Ingestion of metal-nanoparticle contaminated food disrupts endogenous microbiota in zebrafish

Nanoparticles and the gastrointestinal tract of zebra fish

The use of nano-particle technology is growing in favour while their effects on the environment remain relatively under studied. Materials such as Ag-NP (Silver nano-particles) are utilised by clothing companies and in food packaging because of their antimicrobial effects. This is obviously beneficial for us but what happens when these nano-particles (NP) enter the environment. As they are designed to be antimicrobial (in some cases) we can assume that they will have an effect on the microbial community. Microbes rarely exist on their own and complex relationships with other microbes as well as higher organisms exist. It’s a safe assumption that all vertebrates will have some level of microbial symbiosis for example in the gastrointestinal tract (GIT), where microbes help with the assimilation of key nutrients into the body.

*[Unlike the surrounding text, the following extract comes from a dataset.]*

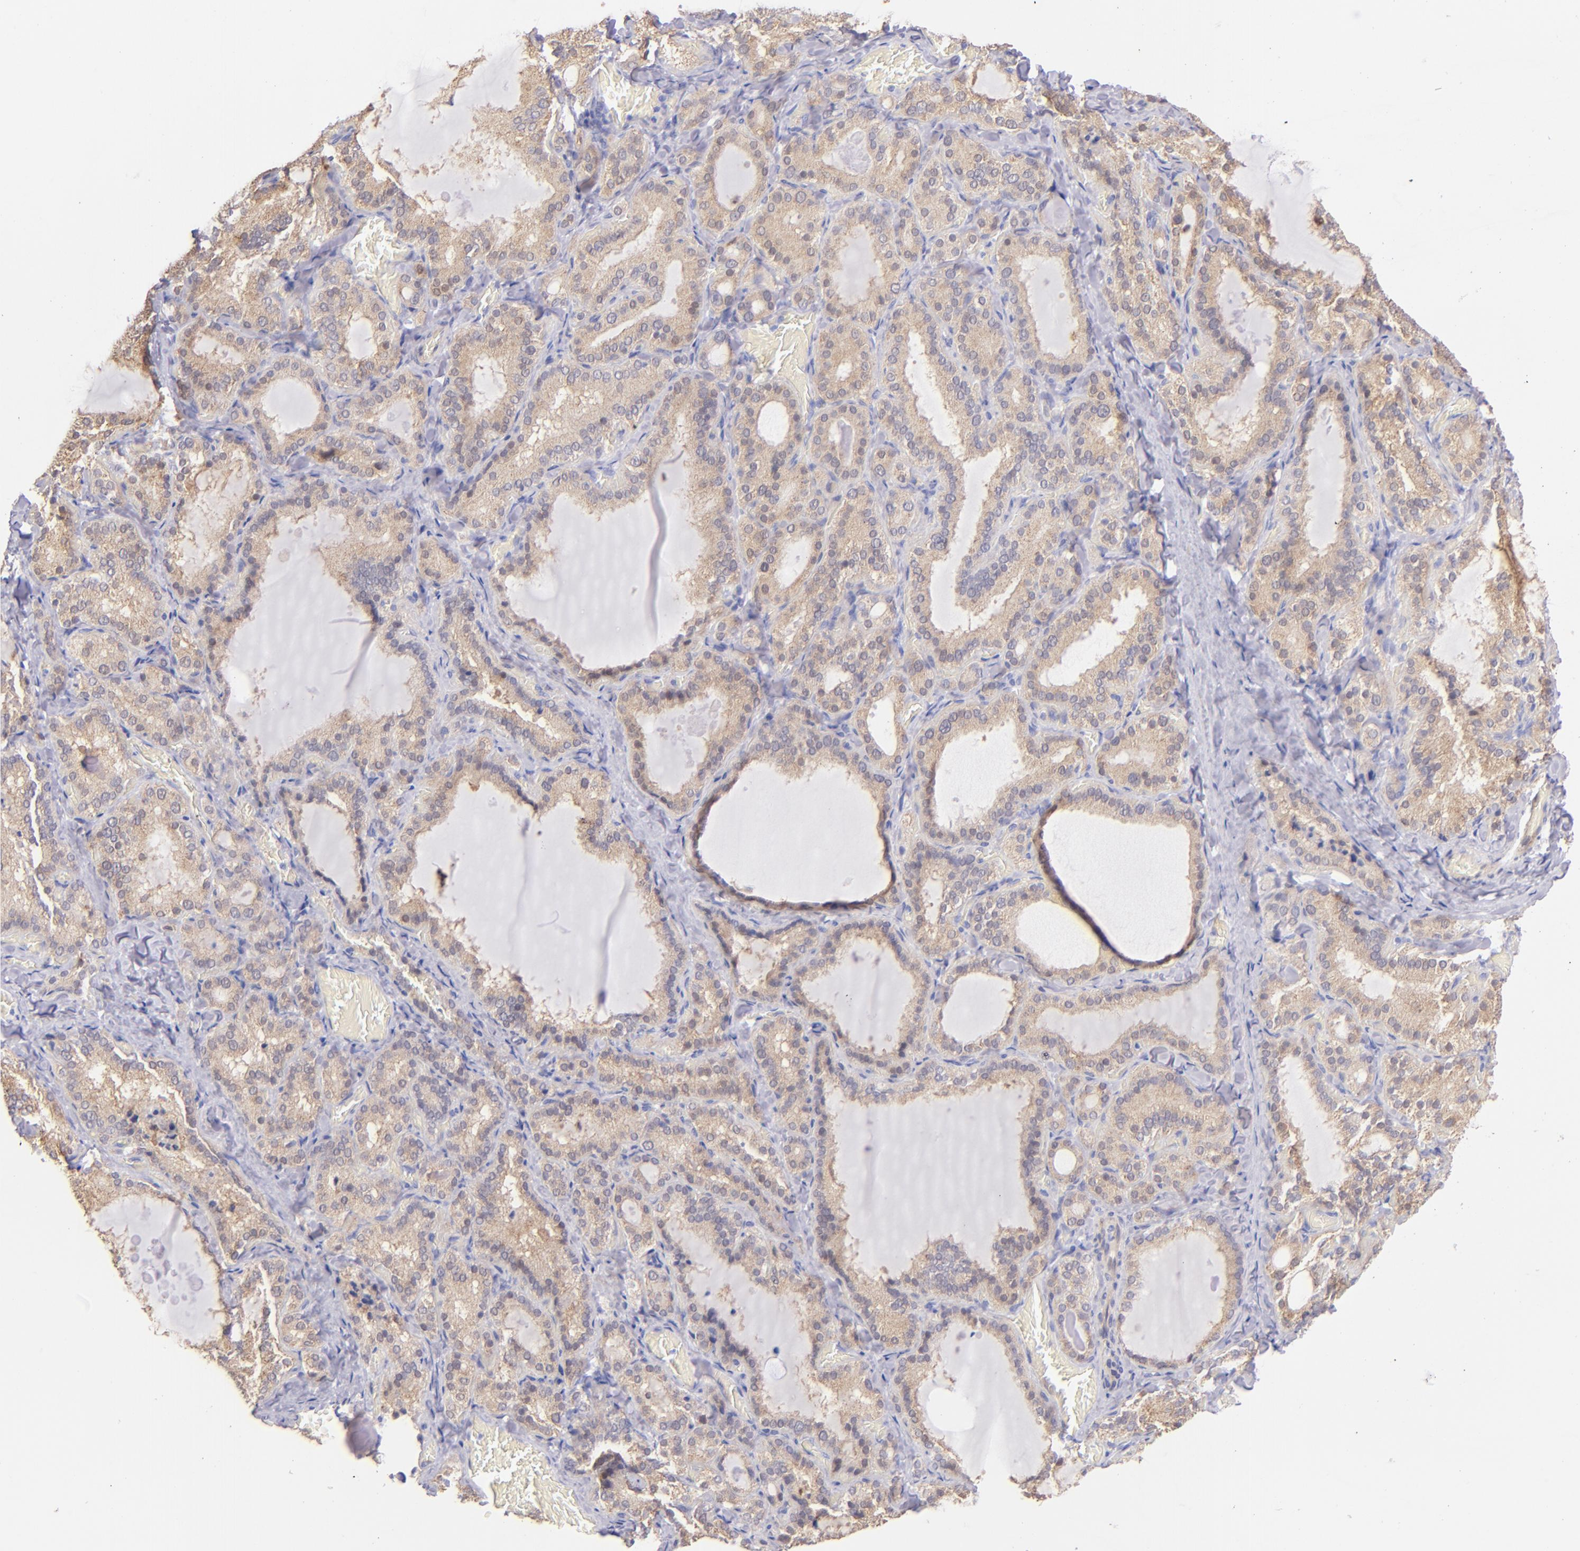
{"staining": {"intensity": "weak", "quantity": ">75%", "location": "cytoplasmic/membranous"}, "tissue": "thyroid gland", "cell_type": "Glandular cells", "image_type": "normal", "snomed": [{"axis": "morphology", "description": "Normal tissue, NOS"}, {"axis": "topography", "description": "Thyroid gland"}], "caption": "IHC of normal human thyroid gland demonstrates low levels of weak cytoplasmic/membranous staining in about >75% of glandular cells. IHC stains the protein of interest in brown and the nuclei are stained blue.", "gene": "SH2D4A", "patient": {"sex": "female", "age": 33}}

A commonly studied vertebrate is the zebra fish, Danio rerio, which is used as a model organism in many studies. Using this model species Merrifield et al., (2013) investigated the effect that two of these NP had on the GIT microbiota. This was done by through feeding with either CuSO₄, AgNO₃, Ag-NP, Cu-NP or untreated food. The use of both elemental and NP forms was to differentiate between effects caused by NPs and those caused by the presence of the element. After one fortnights feeding the gut microbiota was analysed and a portion of the 16S region was amplified. From this the species richness and diversity could be determined. This was found to be highest in Cu-NP exposed fish. However this does not signify a healthy gut. In fact some key species were missing such as Cetobacterium somerae.  This microbe produces large quantities of vitamin B12 and is predicted to be a useful probiotic. The increase in diversity could then be linked to the removal of a dominant competitor. Further to this the CuSO₄ treatment had no effect on C. somerae indicating an effect of the NP not the element. Further investigation as to how this NP inhibition occurs is required.

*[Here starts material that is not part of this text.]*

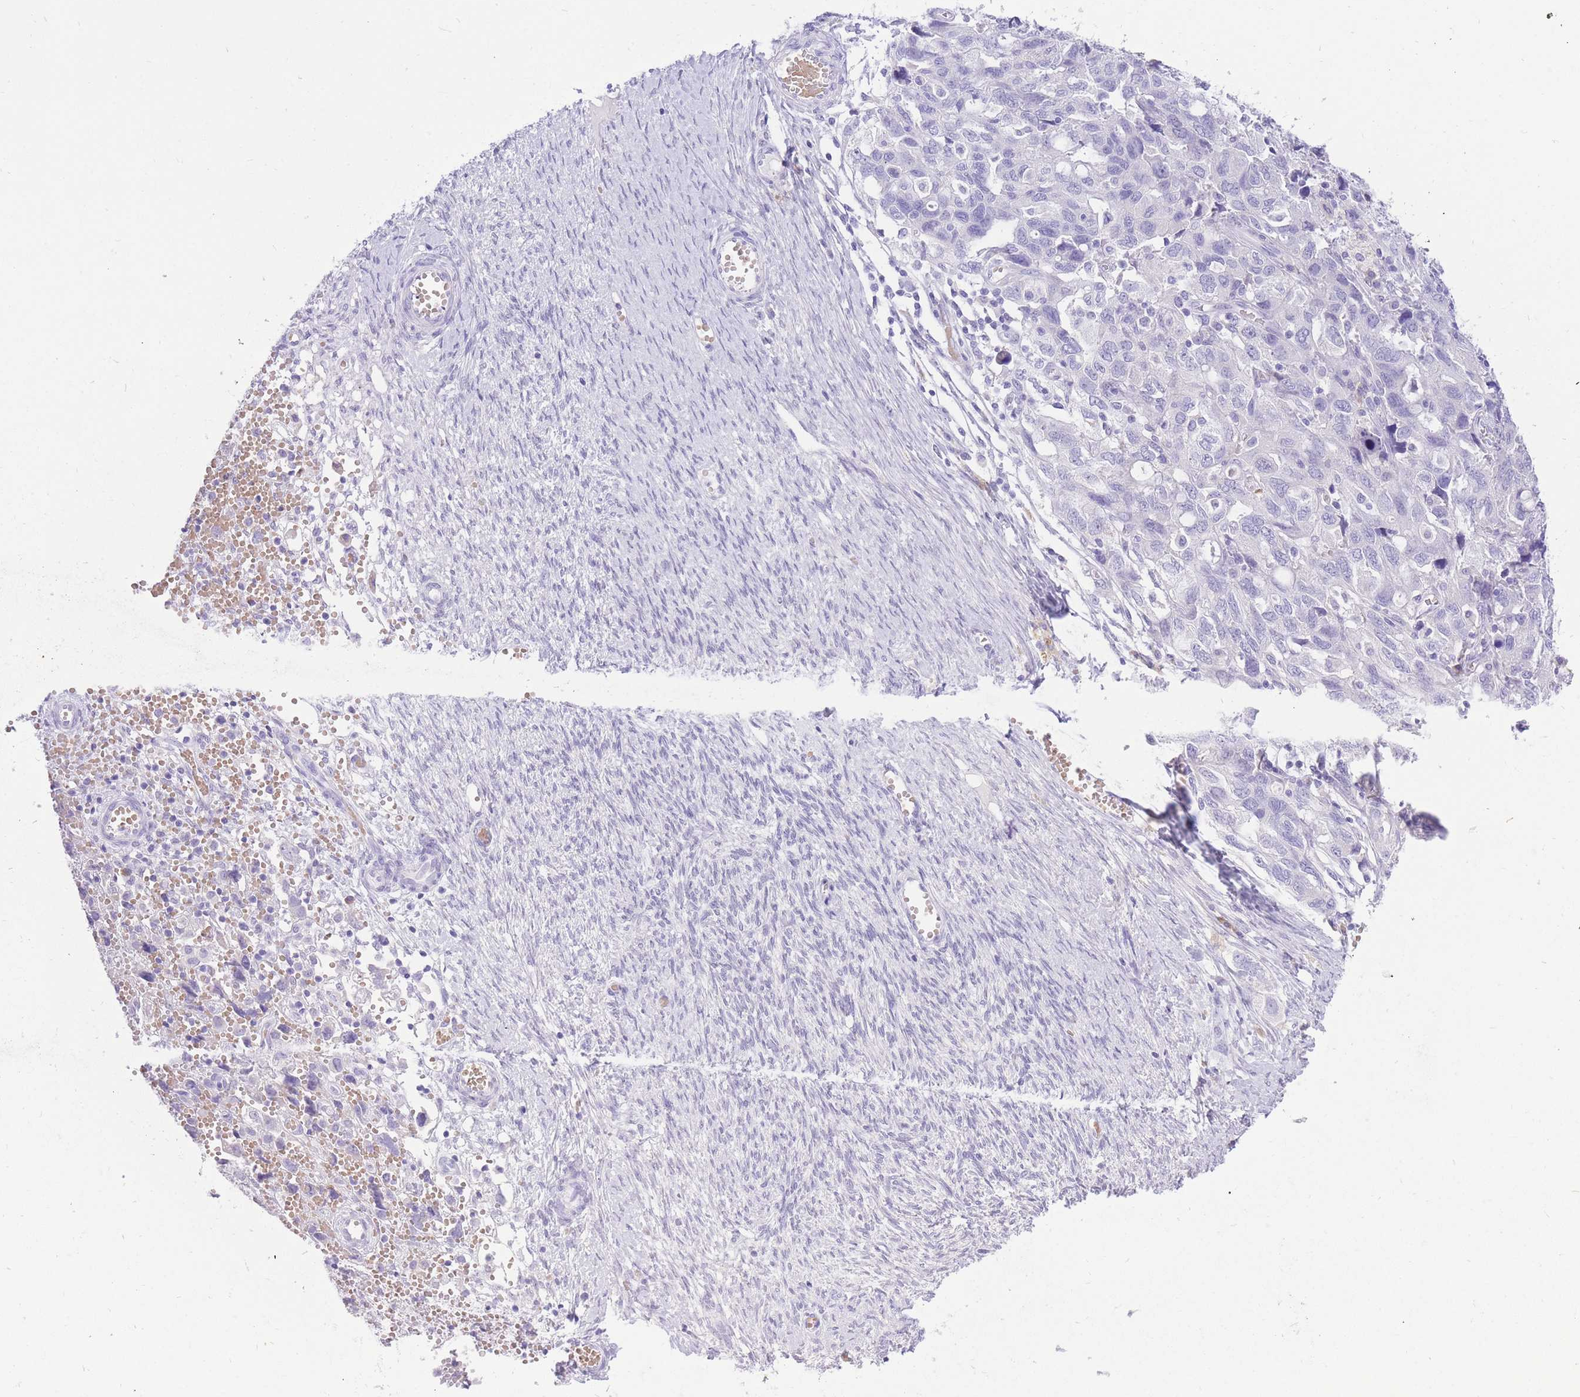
{"staining": {"intensity": "negative", "quantity": "none", "location": "none"}, "tissue": "ovarian cancer", "cell_type": "Tumor cells", "image_type": "cancer", "snomed": [{"axis": "morphology", "description": "Carcinoma, NOS"}, {"axis": "morphology", "description": "Cystadenocarcinoma, serous, NOS"}, {"axis": "topography", "description": "Ovary"}], "caption": "Immunohistochemical staining of ovarian cancer reveals no significant positivity in tumor cells. (Stains: DAB immunohistochemistry (IHC) with hematoxylin counter stain, Microscopy: brightfield microscopy at high magnification).", "gene": "SSUH2", "patient": {"sex": "female", "age": 69}}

Silver is a powerful antimicrobial agent in some environments, however neither Ag treatments had any effect. This is likely because of Ag speciation occurring in the gut lumen. High intestinal chloride concentration could be causing Ag to precipitate as silver chloride before any effect on microbiota happens. Also –SH ligands in food will bind to any ionic silver leading to low dissolved concentrations and preventing further interactions with micro organisms.

This study is the first of its kind, investigating the effect nanoparticles have on microbiota. As a preliminary experiment it opens the door for much further research into the subject. For example a metagenomic approach could be used to further identify organisms and processes affected with in the gut micrbiome. This kind of information will be useful when determining the future use of nanoparticles, i.e. how much can be released into the environment, what does this mean for wild fisheries, how can we better manage aquaculture based on this knowledge. For example this kind of work may help us to formulate feeds that incorporate nanoparticles that inhibit the growth of pathogenic organisms while promoting that of beneficial ones. To do this a much better understanding of the GIT microbiome is necessary.

Merrifield, D. L., Shaw, B. J., Harper, G. M., Saoud, I. P., Davies, S. J., Handy, R. D., & Henry, T. B. (2013). Ingestion of metal-nanoparticle contaminated food disrupts endogenous microbiota in zebrafish (Danio rerio). Environmental Pollution, 174, 157–163.